I am a 19 year old aspiring writer and an author of an unpublished book called “LATELA LITORO TSA HAO “from Itumeleng Special School, a school for learners with intellectual disabilities. My diagnosis is unknown to me; however, my mother told me that at birth I was put on a ventilation machine for three days as I could not breathe on my own. My poor mother from the rural areas of Lesotho only noticed when I was 5 years that my right hand side was not functioning very well. Little did she know that she should have taken me to specialists to train me to use the left hand side.
My worst nightmares settled in when I started schooling with unsympathetic educators not understanding that I could learn in a normal class like other kids regardless of my very bad handwriting. My fear of educators and my mother’s ignorance on my disability made me suffer in silence since I could have told them about how best they could teach me had they asked. My oral communication could have complemented my written work. Their attitude and my mother’s ignorance pushed me away from mainstream education to a special school for learners with intellectual disabilities.

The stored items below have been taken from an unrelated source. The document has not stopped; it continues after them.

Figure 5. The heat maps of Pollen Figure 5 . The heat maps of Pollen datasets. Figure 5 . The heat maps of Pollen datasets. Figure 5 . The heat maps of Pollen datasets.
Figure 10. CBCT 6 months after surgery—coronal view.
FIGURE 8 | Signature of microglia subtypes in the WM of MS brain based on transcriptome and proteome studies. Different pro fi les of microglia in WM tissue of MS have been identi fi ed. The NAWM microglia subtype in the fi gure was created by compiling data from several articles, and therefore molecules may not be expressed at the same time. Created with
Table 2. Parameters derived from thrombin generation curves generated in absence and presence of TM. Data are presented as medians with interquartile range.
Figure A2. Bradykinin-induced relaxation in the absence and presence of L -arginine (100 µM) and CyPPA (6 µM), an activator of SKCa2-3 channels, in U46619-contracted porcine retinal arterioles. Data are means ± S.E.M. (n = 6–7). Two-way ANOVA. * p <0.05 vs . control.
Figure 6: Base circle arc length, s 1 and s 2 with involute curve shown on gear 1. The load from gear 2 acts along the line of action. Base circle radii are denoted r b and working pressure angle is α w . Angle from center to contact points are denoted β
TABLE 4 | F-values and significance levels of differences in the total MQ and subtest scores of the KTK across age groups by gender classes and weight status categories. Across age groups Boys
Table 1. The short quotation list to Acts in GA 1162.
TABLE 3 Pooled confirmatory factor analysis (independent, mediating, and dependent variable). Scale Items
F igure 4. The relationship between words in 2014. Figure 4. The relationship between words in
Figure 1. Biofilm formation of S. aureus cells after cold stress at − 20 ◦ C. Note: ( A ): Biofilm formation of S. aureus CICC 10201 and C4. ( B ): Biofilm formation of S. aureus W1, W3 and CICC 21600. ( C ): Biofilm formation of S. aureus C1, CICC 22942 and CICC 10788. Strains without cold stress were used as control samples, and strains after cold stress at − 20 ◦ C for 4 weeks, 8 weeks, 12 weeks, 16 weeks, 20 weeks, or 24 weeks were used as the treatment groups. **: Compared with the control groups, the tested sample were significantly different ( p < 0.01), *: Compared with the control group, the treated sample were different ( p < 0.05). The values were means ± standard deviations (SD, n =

When people are drinking coffee like kings and queens I feel likewise but my shaky hands and my inability to use my right hand makes it impossible for me to do so. I believe, I am a very strong young woman who has never taken the value life for granted. From the day I was born I refused to give up in life. The only dark cloud that is hanging over me is the fact that I will never have a grade or a university degree because of my disability.
Though I have a disability, there is nothing that will stop me from being a writer and an author of a book. I would like people to know me as a person who succeeded in life against all odds. My support team is my family and the educators at my present school. I feel very frustrated because people with intellectual disabilities are seen as mentally incapable – people who have nothing to contribute to the society and are never taken seriously. The community does not have an understanding of who we really are and what we can do regardless of our disabilities.
We may not function well academically but with enough support and guidance through mentorship and coaching programmes, we can also be functional in society. I understand that success is measured by the grades and qualifi cations that you have achieved. We need to break the chain of looking down and societal expectation of how to be successful.
A person like me, needs coaching and mentoring to succeed as opposed to being labelled and stigmatised most of the time I only need help with writing because my writing is very bad and sometimes I get tired when writing. My other passions include public speaking, writing, fashion shows and reciting poems.